Microsoft to Acquire LinkedIn for $26.2 Billion – WSJ

Microsoft to Acquire LinkedIn for $26.2 BillionDeal is for $196 per LinkedIn share, a 50% premium to Friday’s closeENLARGELinkedIn CEO Jeff Weiner speaks at LinkedIn headquarters in 2014.

On Monday, Microsoft said it would pay $26.2 billion to buy LinkedIn. PHOTO: MARCIO JOSE SANCHEZ/ASSOCIATED PRESSBy JAY GREENE and ANNE STEELE  Updated June 13, 2016 2:35 p.m. ET83 COMMENTS

Microsoft Corp., in what is by far the biggest acquisition in the company’s history, said Monday it had reached a deal to buy LinkedIn Corp., the professional social-networking company, for $26.2 billion in cash.

Integrating Microsoft’s and LinkedIn’s offerings would broaden their reach, enhance their utility, and create market-leading services for business customers, the companies said.

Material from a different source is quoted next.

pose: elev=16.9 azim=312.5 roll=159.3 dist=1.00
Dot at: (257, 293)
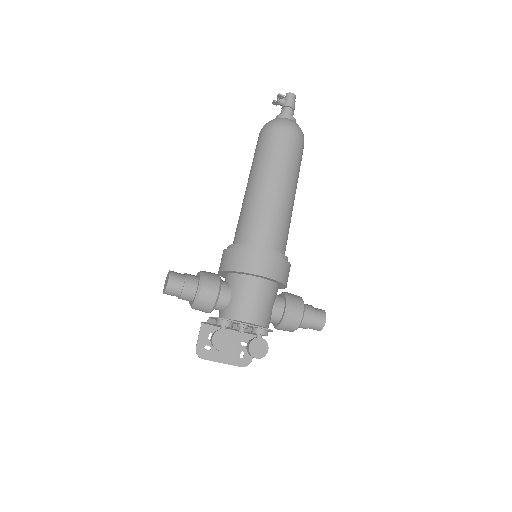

Microsoft will pay $196 per LinkedIn share, a 50% premium to LinkedIn’s closing price on Friday. Shares of LinkedIn, which had dropped 42% so far this year through Friday’s close, jumped 47% to $192.46. Microsoft shares fell 2.9%.

Microsoft said LinkedIn will “retain its distinct brand, culture and independence,” with Chief Executive Jeff Weiner remaining at the helm, reporting to Microsoft CEO Satya Nadella. The deal, the largest acquisition ever for Microsoft, is expected to close within the year.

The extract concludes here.